# TELF TESOL Class in Italy



## Aussie34 (Oct 11, 2010)

Hi 

I was thinking of enrolling in a TELF TESOL Certification Course 
I have an Bachelor of Laws and have practiced as a lawyer for the last three years, but am looking for a new and exciting challenge! I will be getting my Italian passport next week. 

Does anyone have experience with these types of courses? Any tips? Advice? How many of these jobs are going around once you qualify? How much would accommodation and living expenses cost me in Florence? 



Thanks in advance for your help! 

Aus.


----------



## dio62 (Oct 9, 2010)

*Teaching in calabria*

Hi there, I myself worked as a teacher in Reggio Calabria 
To start with you'll need a TEFL certificate which can be done in 3 to 6 months. I've obtain mine in London and paid £350.
Although a course is a good idea alot of the private schools depend more on you been able to converse with the students in a clear and consise manner rather than be a master of the language.

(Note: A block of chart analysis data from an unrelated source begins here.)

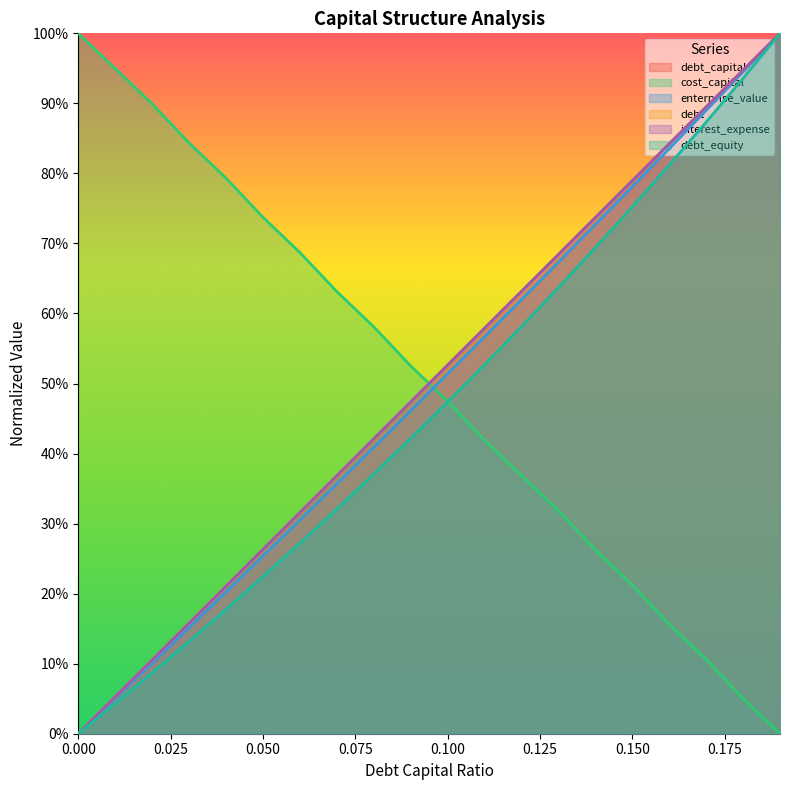

What is the highest value of the enterprise_value series?

1.0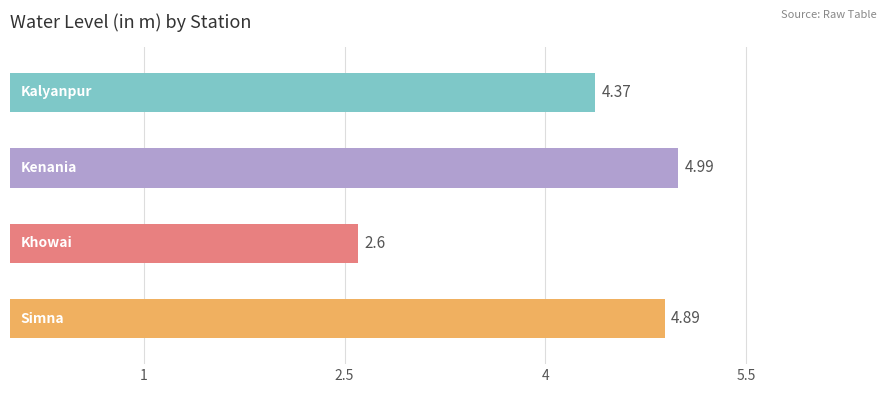

What is the difference between the maximum and minimum values?

2.4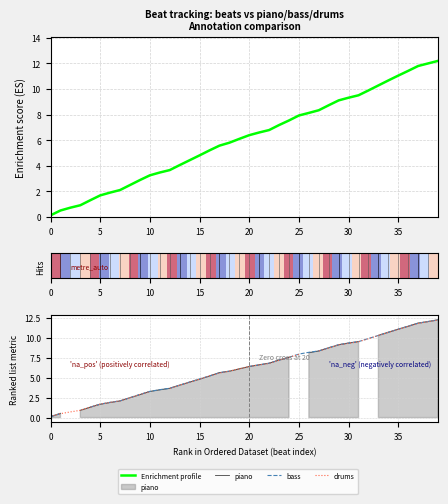

The value of piano at 17 is 1.3. True or false?

False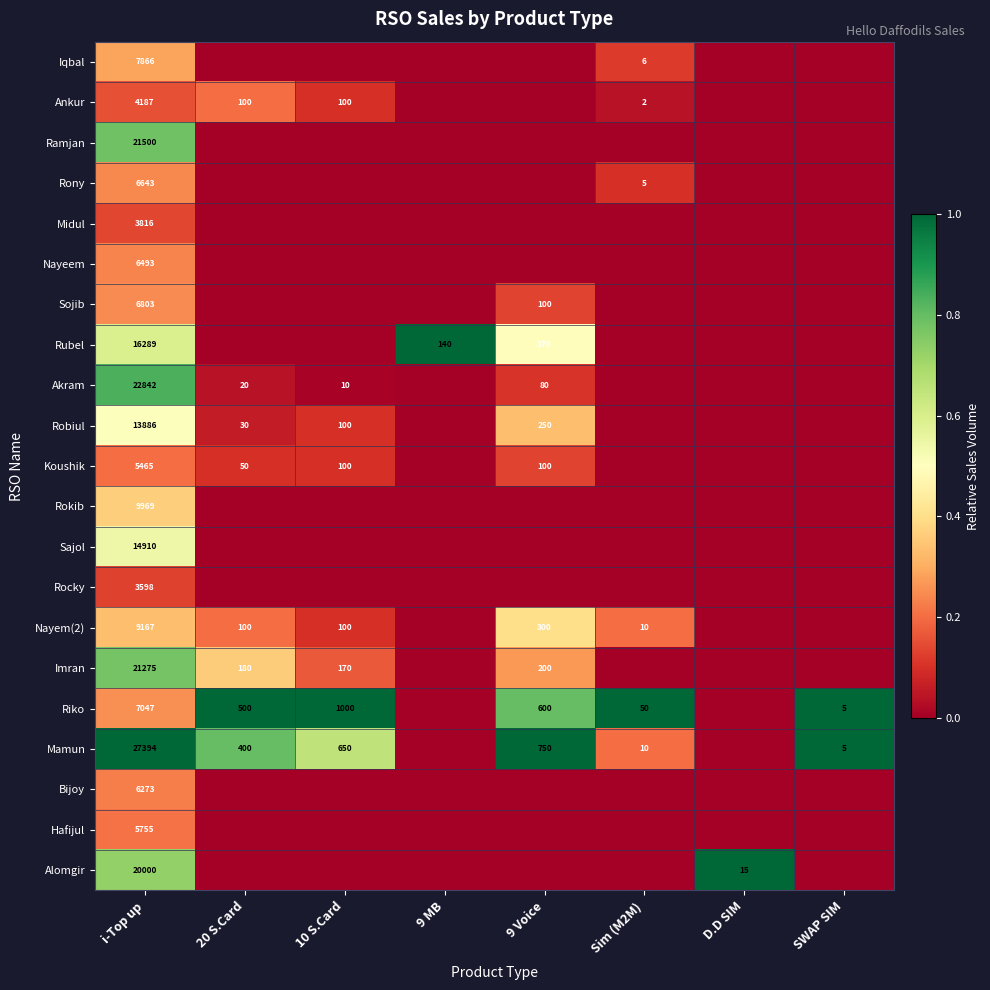

What is the spread (max minus min) of values at i-Top up?

23796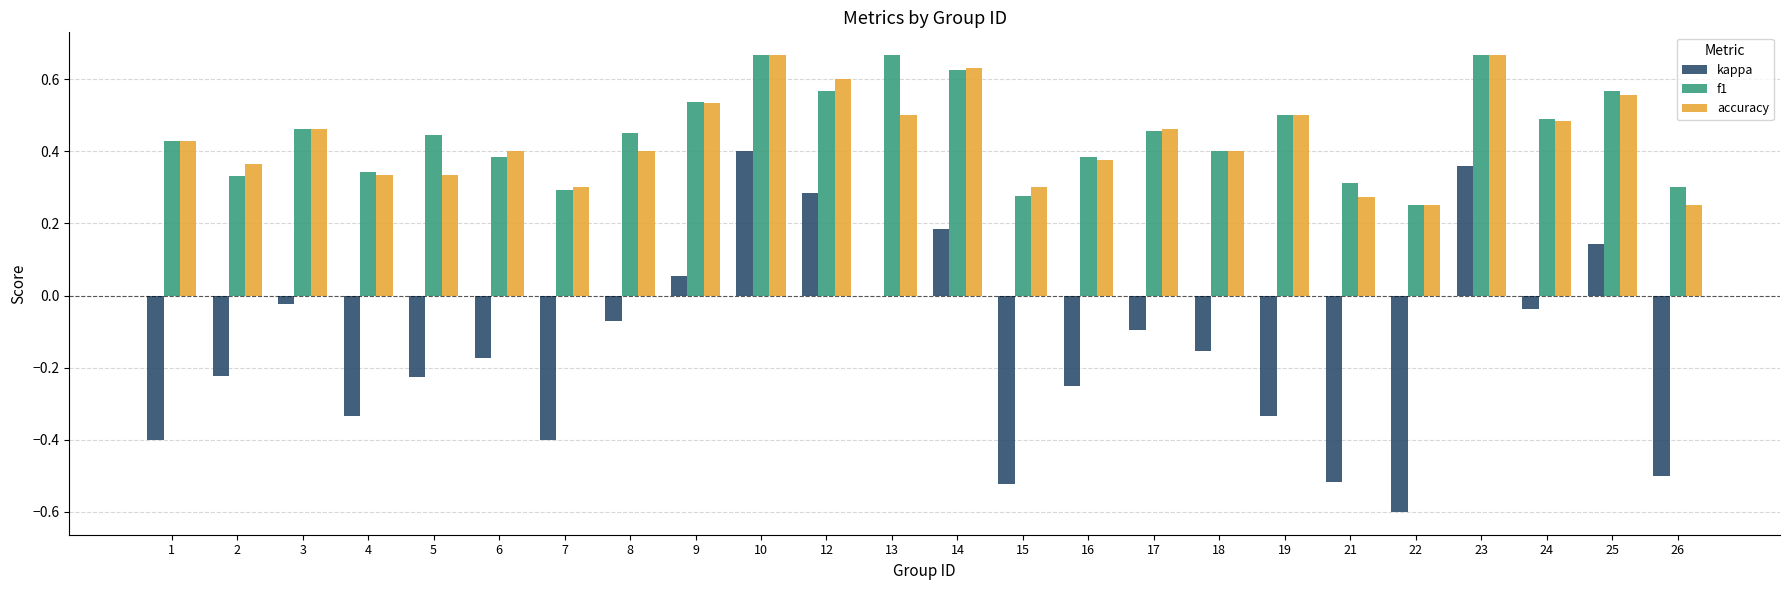

At which label does kappa reach its peak?

10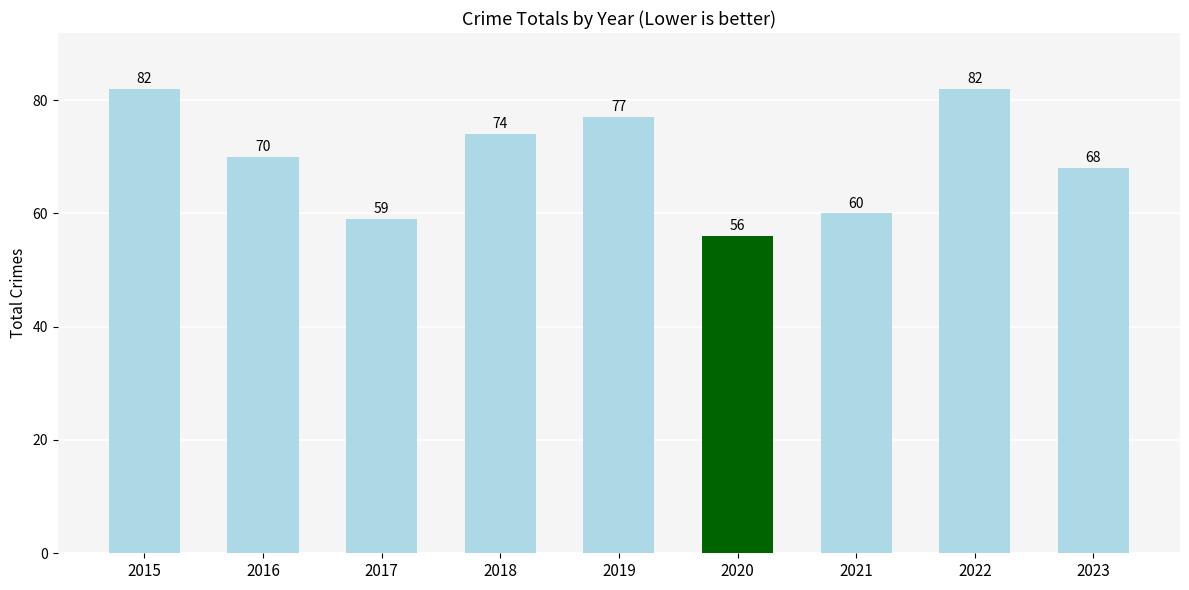

Does the chart contain stacked bars?

No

As far as looking for work goes just choose the area you like and send emails to all the schools in the area, you will find these on the internet and also try looking for local newspaper of the region where they will advertise.
If you want to go the whole hog you can set up as a private teacher, the Italians are very keen to learn English and for many is a good escape from Calabria for them as many work on the ships and English is essential in order to rise up the ranks.
Working self employed is not cheap and the basic cost of your stamp and someone to do the book work will be about €400.00 a month but well worth it as students expect to pay up to €15.00 per hour for private tuition.

if you are moving to an area where there are not many English speaking teachers also think about doing group sessions and English speaking meetings(in a bar) as this will help you integrate into the community as well as earn a living.

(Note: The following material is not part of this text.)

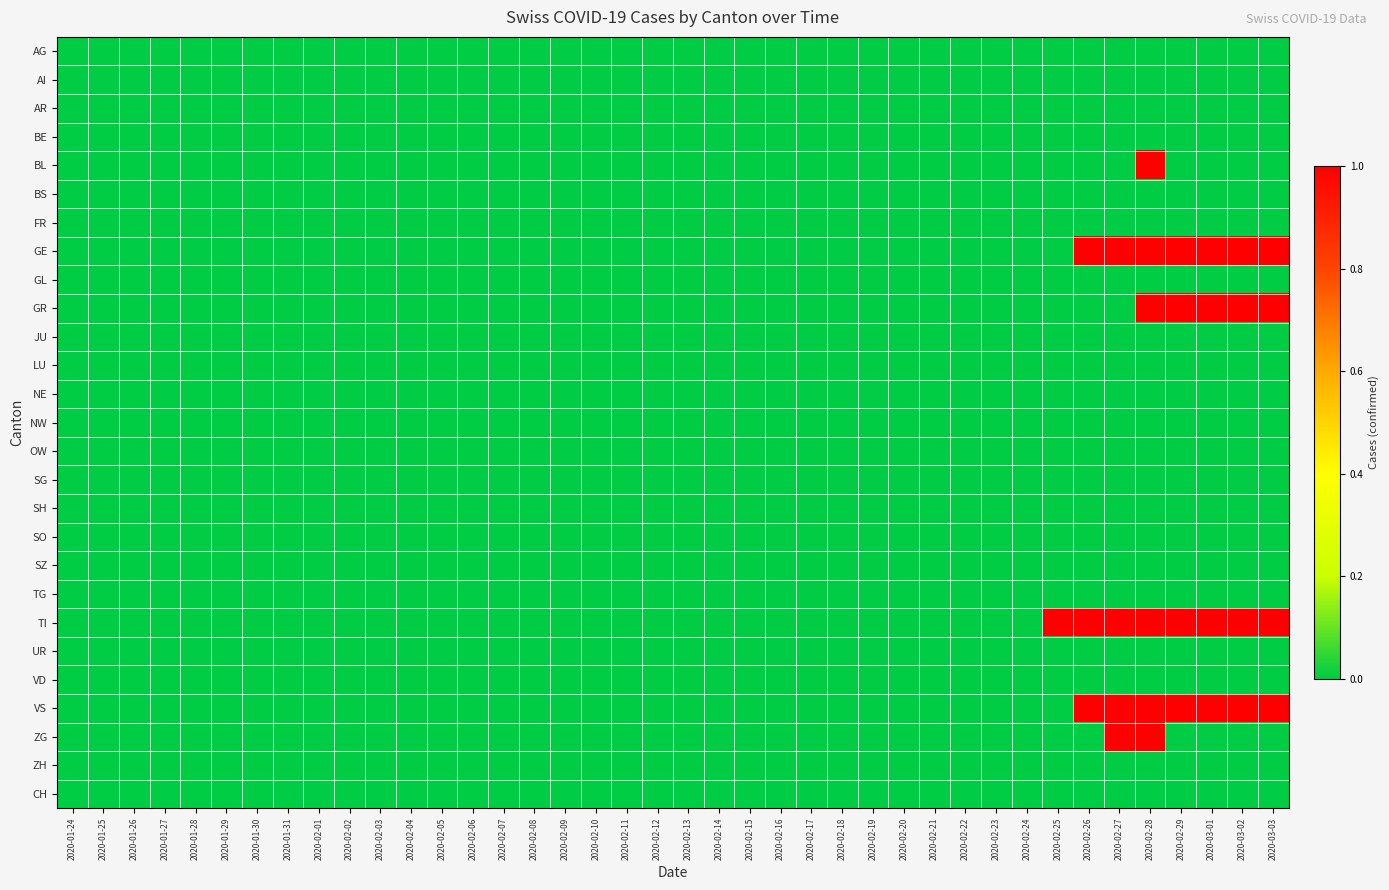

List the series in order of their peak value, lowest first.

AG, AI, AR, BE, BS, FR, GL, JU, LU, NE, NW, OW, SG, SH, SO, SZ, TG, UR, VD, ZH, CH, BL, GE, GR, TI, VS, ZG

As for other jobs, try local estate agents or larger companies as they often need people to speak to the English speaking clients and may offer you a job or commision. 
Muy email is : [

I hope the bove it'll help you, hope to see you arond in calabria, I'm based on the jonian coast about 30 miles from Reggio Calabria.


----------



## oldjerry (Jul 27, 2010)

See previous posts,but here's a few pointers:

TEFL courses are the favourite means by which the of hundreds of people who want to tour the world attempt to finance their expeditions.For this reason hours are long,remuneration is poor,contracts are short,and if you don't like it there's always someone to take your place.

Many outfits advertise courses that are useless in terms of your potential employability as a TEFL teacher,but they con people who think 'well English is my first language so I can teach it',if it's that easy why do you have to study for 3 years minimum to teach it in England?

Having said all that if you're determined,go for a CELTA course,don't know if they do them in Aus.

Remember,here in little old Europe we're in the middle of a recession,there ain't a whole load of jobs around for anyone,and none Italians aren't going to be top of the pile.

If all this sounds a tad negative , I'm sorry, but I really believe I'm trying to be realistic.

Research as much as you can,don't be taken in by all the rubbish claims of the 'TEFL Colleges' and I wish you all the best. Be Lucky.


----------